● Problem to solve: Using the entries below, quote exactly the span of lines that begins with the line containing "middle dip: (842, 436)" and ends with the final line.

People photos with keypoints:
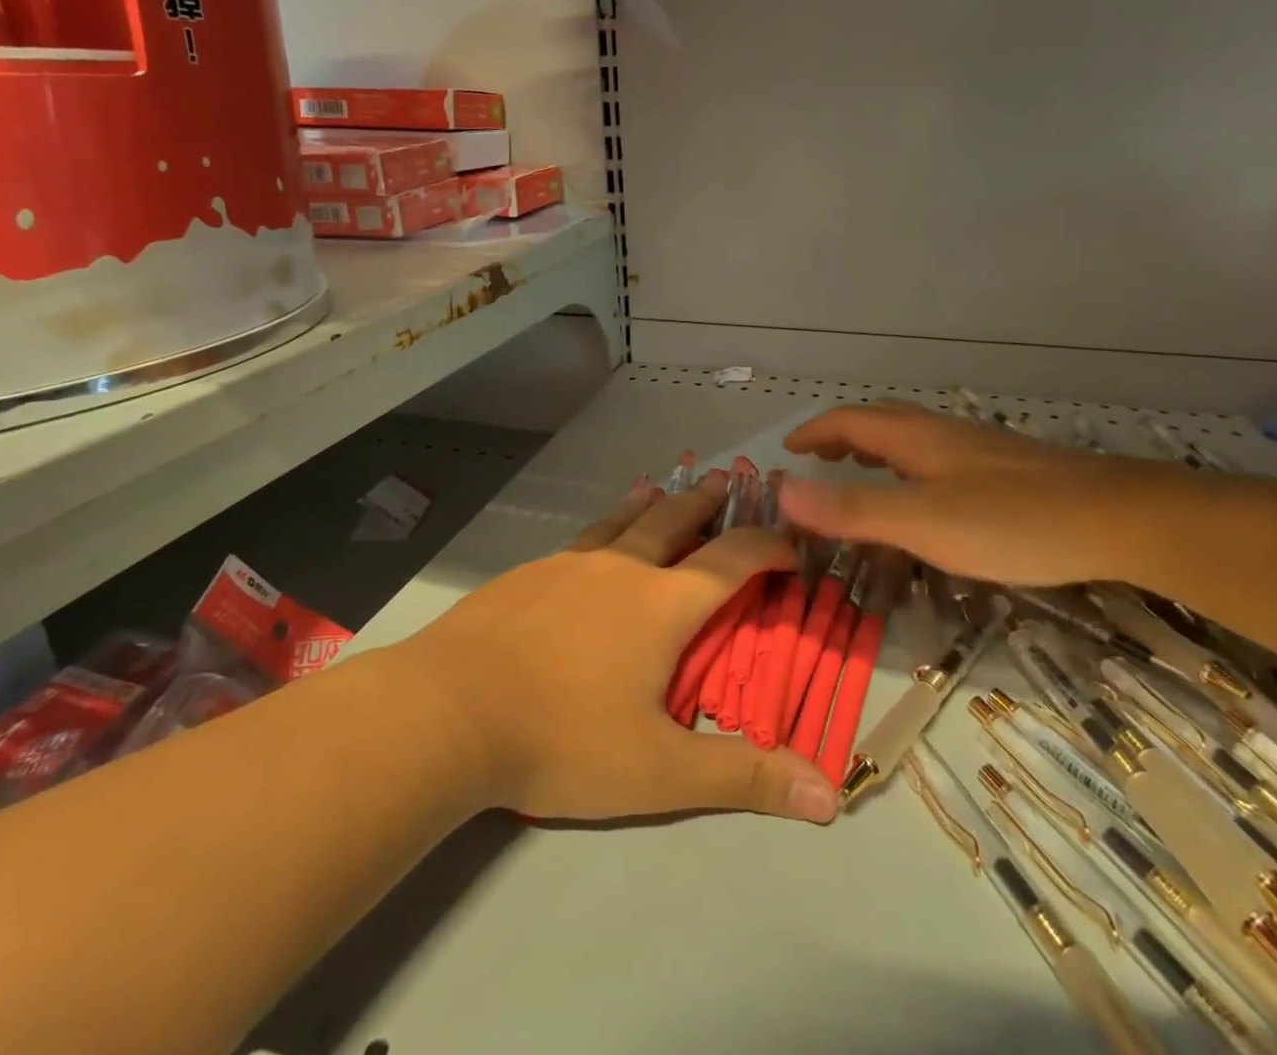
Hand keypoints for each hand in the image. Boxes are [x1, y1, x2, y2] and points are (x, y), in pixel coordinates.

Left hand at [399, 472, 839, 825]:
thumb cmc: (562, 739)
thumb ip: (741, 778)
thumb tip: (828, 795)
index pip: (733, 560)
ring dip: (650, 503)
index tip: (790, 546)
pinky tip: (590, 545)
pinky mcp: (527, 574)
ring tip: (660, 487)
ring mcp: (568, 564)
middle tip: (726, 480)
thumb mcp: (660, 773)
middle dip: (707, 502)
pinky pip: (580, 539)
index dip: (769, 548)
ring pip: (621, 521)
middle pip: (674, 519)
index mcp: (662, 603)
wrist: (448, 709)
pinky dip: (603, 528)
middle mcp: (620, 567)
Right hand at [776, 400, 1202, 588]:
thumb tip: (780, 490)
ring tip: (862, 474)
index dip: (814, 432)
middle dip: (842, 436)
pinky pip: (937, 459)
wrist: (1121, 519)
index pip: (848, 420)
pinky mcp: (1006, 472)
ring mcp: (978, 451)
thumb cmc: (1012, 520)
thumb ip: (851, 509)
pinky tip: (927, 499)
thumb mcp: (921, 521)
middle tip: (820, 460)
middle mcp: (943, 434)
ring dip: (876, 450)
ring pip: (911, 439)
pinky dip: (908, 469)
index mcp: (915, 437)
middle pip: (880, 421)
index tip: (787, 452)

● Output for this task:
middle dip: (842, 436)
pinky pip: (937, 459)
wrist: (1121, 519)
index pip: (848, 420)
pinky mcp: (1006, 472)
ring mcp: (978, 451)
thumb cmc: (1012, 520)
thumb ip: (851, 509)
pinky tip: (927, 499)
thumb mcp: (921, 521)
middle tip: (820, 460)
middle mcp: (943, 434)
ring dip: (876, 450)
ring pip: (911, 439)
pinky dip: (908, 469)
index mcp: (915, 437)
middle pip: (880, 421)
index tip: (787, 452)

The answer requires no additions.